In R3, difference does not support function values in this way. It may relate to the underlying implementation being based on map! which cannot have ''function values'' as keys. Also in Rebol 3, using difference on an object is not legal. So even your first case won't work. :(
Issue #3: This isn't how to add and remove properties
In Rebol 3 you can add properties to an object dynamically with no problems.
>> obj: object [a: 1]
== make object! [
a: 1
]
>> append obj [b: 2]
== make object! [
a: 1
b: 2
]
But as far as I know of, you cannot remove them once they have been added. You can set them to none of course, but the reflection APIs will still report them as being there.

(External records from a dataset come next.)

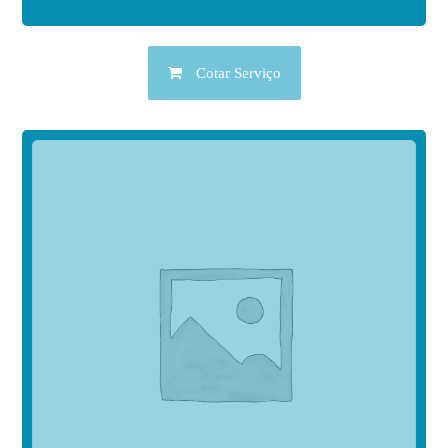
Cotar Serviço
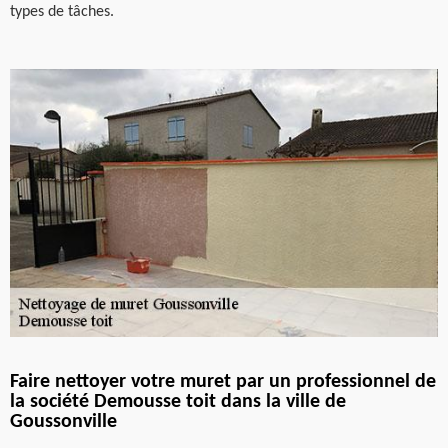
types de tâches.
Faire nettoyer votre muret par un professionnel de
la société Demousse toit dans la ville de
Goussonville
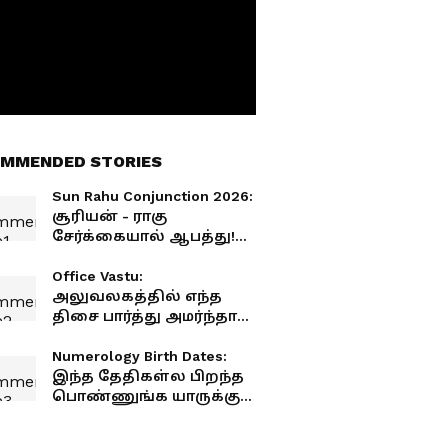
MMENDED STORIES
Sun Rahu Conjunction 2026:
சூரியன் - ராகு
சேர்க்கையால் ஆபத்து!
இந்த ராசிகாரர்கள்
ரொம்பவே எச்சரிக்கையா
Office Vastu:
இருக்கணும்!
அலுவலகத்தில் எந்த
திசை பார்த்து அமர்ந்தால்
நல்லது? ஜோதிடம்,
வாஸ்து கூறும் விளக்கம்!
Numerology Birth Dates:
இந்த தேதிகள்ல பிறந்த
பொண்ணுங்க யாருக்கும்
பயப்பட மாட்டாங்க! உங்க
தேதி இருக்கா?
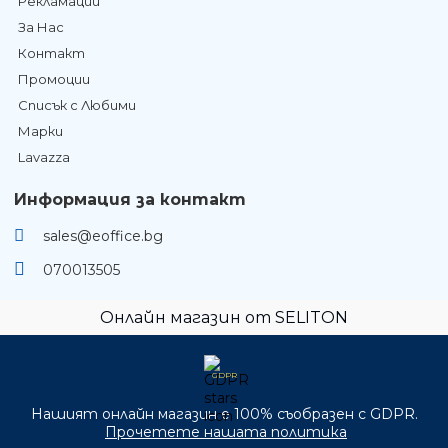
Рекламации
За Нас
Контакт
Промоции
Списък с Любими
Марки
Lavazza
Информация за контакт
sales@eoffice.bg
070013505
Онлайн магазин от SELITON
GDPR
Нашият онлайн магазин е 100% съобразен с GDPR.
Прочетете нашата политика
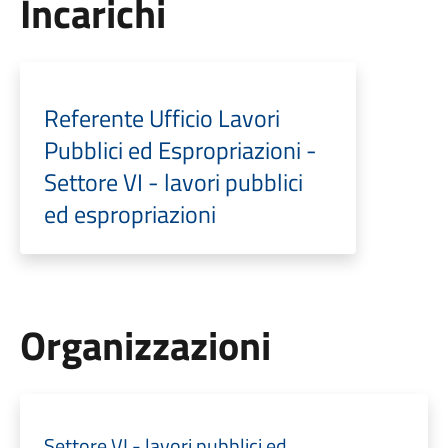
Incarichi
Referente Ufficio Lavori
Pubblici ed Espropriazioni -
Settore VI - lavori pubblici
ed espropriazioni
Organizzazioni
Settore VI - lavori pubblici ed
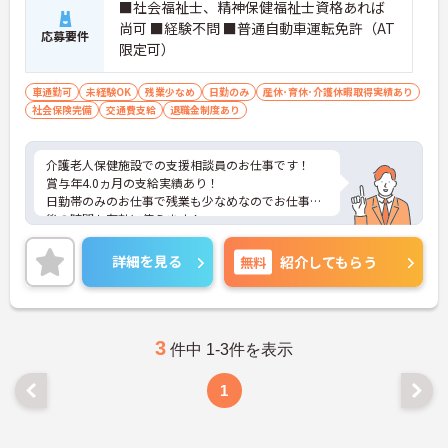
■社会福祉士、精神保健福祉士資格あれば
尚可 ■経験不問 ■普通自動車運転免許（AT
応募要件
限定可）
車通勤可
未経験OK
残業少なめ
日勤のみ
産休･育休･介護休暇取得実績あり
社会保険完備
交通費支給
退職金制度あり
介護老人保健施設での支援相談員のお仕事です！
賞与年4.0ヵ月の支給実績あり！
日勤帯のみのお仕事で残業も少なめなのでお仕事の
後の時間も有効に使えます！
ご興味ある方には、面接のポイントなど、さらに詳
細をお話致しますのでお気軽にご相談ください。
詳細を見る
無料
紹介してもらう
3
件中 1-3件を表示
1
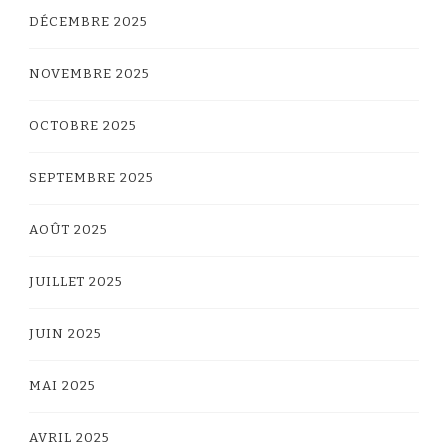
DÉCEMBRE 2025
NOVEMBRE 2025
OCTOBRE 2025
SEPTEMBRE 2025
AOÛT 2025
JUILLET 2025
JUIN 2025
MAI 2025
AVRIL 2025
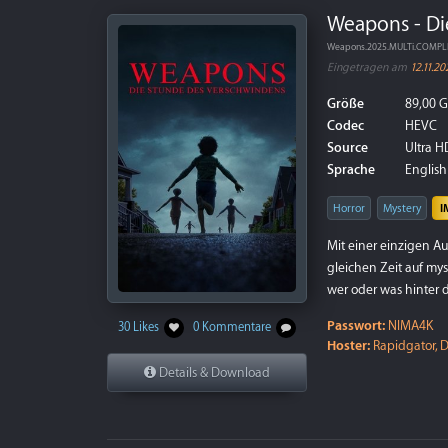
Weapons - Di
Weapons.2025.MULTi.COMPL
Eingetragen am
12.11.20
Größe
89,00 
Codec
HEVC
Source
Ultra HD
Sprache
English 
Horror
Mystery
I
Mit einer einzigen A
gleichen Zeit auf my
wer oder was hinter 
Passwort:
NIMA4K
30 Likes
0 Kommentare
Hoster:
Rapidgator, D
Details & Download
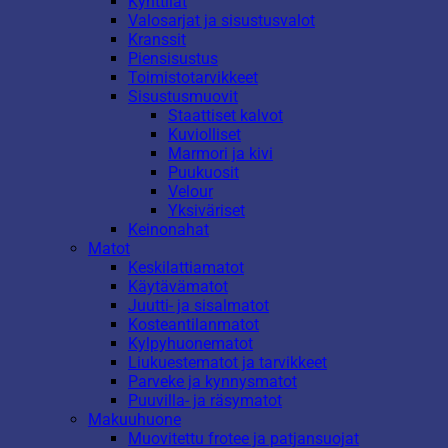
Kynttilät
Valosarjat ja sisustusvalot
Kranssit
Piensisustus
Toimistotarvikkeet
Sisustusmuovit
Staattiset kalvot
Kuviolliset
Marmori ja kivi
Puukuosit
Velour
Yksiväriset
Keinonahat
Matot
Keskilattiamatot
Käytävämatot
Juutti- ja sisalmatot
Kosteantilanmatot
Kylpyhuonematot
Liukuestematot ja tarvikkeet
Parveke ja kynnysmatot
Puuvilla- ja räsymatot
Makuuhuone
Muovitettu frotee ja patjansuojat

If you want to make trying to read them throw an error you can set it to an error object and then protect them from reads. A variant of this also works in R2:
>> attempt [obj/b: to-error "invalid member"]
== none
>> probe obj
== make object! [
a: 1
b: make error! [
code: 800
type: 'User
id: 'message
arg1: "invalid member"
arg2: none
arg3: none
near: none
where: none
]
]
>> obj/b
** User error: "invalid member"
R3 takes this one step further and lets you protect the member from writes, and even hide the member from having any new bindings made to it.
>> protect 'obj/b
== obj/b
>> obj/b: 100
** Script error: protected variable - cannot modify: b
>> protect/hide 'obj/b
== obj/b
>> obj
== make object! [
a: 1
]
If you need to dynamically add and remove members in R2, you might also consider a data member in your object which is a block. Blocks and objects are interchangeable for many operations, e.g:
>> data: [a: 1 b: 2]
== [a: 1 b: 2]
>> data/a
== 1
>> data/b
== 2
And you can remove things from them...
>> remove/part (find data (to-set-word 'a)) 2
== [b: 2]
It all depends on your application. The main thing object! has going over block! is the ability to serve as a context for binding words...
You cannot dynamically add or remove words from an object in Rebol 2. If you wish to simulate this behaviour you need to create and return a new object.